Tikrit, the hometown of Saddam Hussein, and Mosul, Iraq's second largest city, were seized by IS in June 2014.
Today, Iraqi government soldiers, alongside Sunni and Shi'ite militias, began striking the city from different directions, reported Al-Iraqiya state television.
It is not the Iraqi military's first attempt to retake Tikrit, says the New York Times, but with more than 30,000 fighters supported by Iraqi helicopters and jets, it is the "boldest" effort yet. It is unclear if the American-led coalition was involved in the early stages of the offensive.
If successful, the military operation could become a "pivotal fight" in the campaign to reclaim north and west Iraq, says the newspaper.
"Controlling Tikrit would probably be necessary for any attempt to attack Mosul because of its strategic location for the flow of arms and military enforcements," explains The Independent.
However, US military officials appear to disagree about whether the Iraqi military, which collapsed last year in the face of the IS assault, would be ready for an operation to retake Mosul.
There are also fears that the presence of Shi'ite forces in Sunni areas could prompt a backlash in the future.
"The militias are largely controlled by Iran, the region's dominant Shi'ite power, and they could widen the country's sectarian divide, especially if they carry out abuses, as they have done elsewhere," says the New York Times.

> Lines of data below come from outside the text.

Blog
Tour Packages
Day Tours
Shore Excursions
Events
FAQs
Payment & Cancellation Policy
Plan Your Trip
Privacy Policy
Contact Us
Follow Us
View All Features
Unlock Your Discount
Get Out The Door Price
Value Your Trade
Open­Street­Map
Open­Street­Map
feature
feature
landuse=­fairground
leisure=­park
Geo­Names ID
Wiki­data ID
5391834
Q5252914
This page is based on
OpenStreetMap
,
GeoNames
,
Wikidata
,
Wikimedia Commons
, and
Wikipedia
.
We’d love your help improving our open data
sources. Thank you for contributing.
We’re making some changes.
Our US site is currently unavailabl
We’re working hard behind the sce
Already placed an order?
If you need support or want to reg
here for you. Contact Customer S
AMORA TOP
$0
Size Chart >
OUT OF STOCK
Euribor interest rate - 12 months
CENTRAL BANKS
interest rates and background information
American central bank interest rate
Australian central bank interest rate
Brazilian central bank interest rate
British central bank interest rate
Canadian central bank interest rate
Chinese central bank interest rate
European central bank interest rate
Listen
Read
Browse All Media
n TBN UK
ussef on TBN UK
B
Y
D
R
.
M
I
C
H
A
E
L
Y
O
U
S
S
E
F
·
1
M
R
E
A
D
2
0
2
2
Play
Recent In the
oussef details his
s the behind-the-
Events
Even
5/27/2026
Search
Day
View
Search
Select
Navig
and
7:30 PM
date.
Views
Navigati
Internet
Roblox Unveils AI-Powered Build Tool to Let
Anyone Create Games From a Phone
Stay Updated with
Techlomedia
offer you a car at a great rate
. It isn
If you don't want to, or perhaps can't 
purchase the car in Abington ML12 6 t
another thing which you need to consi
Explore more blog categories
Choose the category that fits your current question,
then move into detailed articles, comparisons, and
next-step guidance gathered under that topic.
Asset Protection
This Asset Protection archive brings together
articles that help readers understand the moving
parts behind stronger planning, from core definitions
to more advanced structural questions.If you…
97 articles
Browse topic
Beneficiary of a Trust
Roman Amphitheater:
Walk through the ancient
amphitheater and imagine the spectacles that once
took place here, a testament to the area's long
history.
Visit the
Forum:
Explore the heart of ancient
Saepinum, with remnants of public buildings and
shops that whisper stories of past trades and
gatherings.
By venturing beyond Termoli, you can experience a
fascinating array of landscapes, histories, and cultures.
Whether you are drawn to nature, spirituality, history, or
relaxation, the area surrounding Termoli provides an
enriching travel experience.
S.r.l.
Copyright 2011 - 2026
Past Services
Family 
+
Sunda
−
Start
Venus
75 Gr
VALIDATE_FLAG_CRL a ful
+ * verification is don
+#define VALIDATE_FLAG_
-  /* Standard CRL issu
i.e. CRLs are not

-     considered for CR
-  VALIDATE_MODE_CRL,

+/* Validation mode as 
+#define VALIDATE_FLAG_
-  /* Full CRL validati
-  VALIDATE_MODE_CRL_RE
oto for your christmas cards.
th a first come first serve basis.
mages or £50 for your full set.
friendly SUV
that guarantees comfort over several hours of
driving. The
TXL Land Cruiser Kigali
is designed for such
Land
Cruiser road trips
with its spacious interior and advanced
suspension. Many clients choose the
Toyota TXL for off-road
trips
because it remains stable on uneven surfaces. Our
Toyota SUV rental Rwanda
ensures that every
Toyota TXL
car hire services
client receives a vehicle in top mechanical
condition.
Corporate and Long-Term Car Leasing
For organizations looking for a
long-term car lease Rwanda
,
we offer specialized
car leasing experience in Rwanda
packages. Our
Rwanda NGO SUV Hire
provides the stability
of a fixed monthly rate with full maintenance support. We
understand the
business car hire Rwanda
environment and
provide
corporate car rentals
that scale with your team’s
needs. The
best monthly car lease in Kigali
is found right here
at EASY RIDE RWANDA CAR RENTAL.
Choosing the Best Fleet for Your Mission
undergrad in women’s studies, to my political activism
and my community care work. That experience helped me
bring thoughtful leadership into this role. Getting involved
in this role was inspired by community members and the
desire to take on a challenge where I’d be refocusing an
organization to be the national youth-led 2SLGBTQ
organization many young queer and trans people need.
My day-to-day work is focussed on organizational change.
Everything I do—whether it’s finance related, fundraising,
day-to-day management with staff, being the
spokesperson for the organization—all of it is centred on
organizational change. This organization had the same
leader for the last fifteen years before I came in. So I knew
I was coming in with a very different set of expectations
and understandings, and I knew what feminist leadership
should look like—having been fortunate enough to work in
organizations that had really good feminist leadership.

Hours before today's offensive Iraqi prime minister Haider al-Abadi urged local residents to lay down their arms and help the security forces drive out the militants, offering amnesty to those forced to join IS.
"I call upon those who have been misled or committed a mistake to lay down arms and join their people and security forces in order to liberate their cities," he said. "The city will soon return to its people."